As we’ve shared previously, we’ve spent the last several months on a major upgrade to the infrastructure that runs Watchman Monitoring. This is a big investment in the future of the platform: it lets us ship updates, new features, and bug fixes far faster than before. As with any migration of this size, it also comes with the occasional bump along the way, and we want to be transparent about one we hit this week.
What happened
We completed the migration to the new infrastructure at the beginning of this week. Shortly after, we noticed a handful of customers reporting that their Mac clients weren’t updating to the latest version. While our team was investigating and triaging that issue, a change made during troubleshooting inadvertently left the application in a state that would fail the next time it restarted.
Overnight, the application went through a minor, routine restart, and because of that lingering change, it came back up incorrectly and was effectively down. As soon as a team member was available to see the downtime, we triaged it and brought everything back online.
We understand exactly why it happened and have already put a process in place so it doesn’t happen again.
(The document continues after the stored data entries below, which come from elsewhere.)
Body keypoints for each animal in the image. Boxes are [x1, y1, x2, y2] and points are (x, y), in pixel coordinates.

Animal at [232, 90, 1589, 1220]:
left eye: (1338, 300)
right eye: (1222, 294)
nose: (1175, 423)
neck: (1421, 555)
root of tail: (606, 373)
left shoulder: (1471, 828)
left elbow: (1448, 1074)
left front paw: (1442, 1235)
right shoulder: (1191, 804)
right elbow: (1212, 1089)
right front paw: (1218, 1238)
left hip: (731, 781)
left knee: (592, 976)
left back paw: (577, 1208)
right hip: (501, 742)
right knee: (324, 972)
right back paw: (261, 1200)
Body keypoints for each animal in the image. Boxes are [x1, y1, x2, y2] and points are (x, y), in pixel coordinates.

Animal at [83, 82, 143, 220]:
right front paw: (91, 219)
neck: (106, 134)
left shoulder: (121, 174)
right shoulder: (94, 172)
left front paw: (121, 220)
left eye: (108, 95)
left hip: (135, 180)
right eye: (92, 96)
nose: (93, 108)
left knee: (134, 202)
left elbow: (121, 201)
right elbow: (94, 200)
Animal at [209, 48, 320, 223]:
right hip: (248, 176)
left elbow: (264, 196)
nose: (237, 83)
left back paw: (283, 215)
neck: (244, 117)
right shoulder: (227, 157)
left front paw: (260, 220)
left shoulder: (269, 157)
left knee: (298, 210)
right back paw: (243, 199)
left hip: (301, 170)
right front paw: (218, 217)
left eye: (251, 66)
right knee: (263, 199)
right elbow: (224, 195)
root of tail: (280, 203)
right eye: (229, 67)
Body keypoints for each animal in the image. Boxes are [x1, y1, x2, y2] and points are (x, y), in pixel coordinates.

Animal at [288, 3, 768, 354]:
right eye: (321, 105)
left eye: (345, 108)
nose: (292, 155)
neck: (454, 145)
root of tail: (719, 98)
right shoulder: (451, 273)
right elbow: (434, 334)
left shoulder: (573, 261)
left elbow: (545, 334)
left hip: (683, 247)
The Mac client update issue
We’ve also resolved the underlying Mac client update problem. Any Mac clients that have recently been failing to update should pick up their update automatically on their next check-in, no action needed on your end.
Looking ahead
Overall, the move to our new infrastructure has gone to plan, and we’re excited about what it unlocks. That said, with a change this large, it’s likely we’ll continue to find small outliers over the coming weeks. If you notice anything that used to work one way and now behaves differently, please let us know.
Coming out of this, we’ve launched a status page where you can always check on the health of Watchman Monitoring: https://status.watchmanmonitoring.com
Going forward, if you’re ever unsure whether the app is up or experiencing an issue, this is the place to look. We’ll post status updates there during any incident, and it reflects the live health of the service.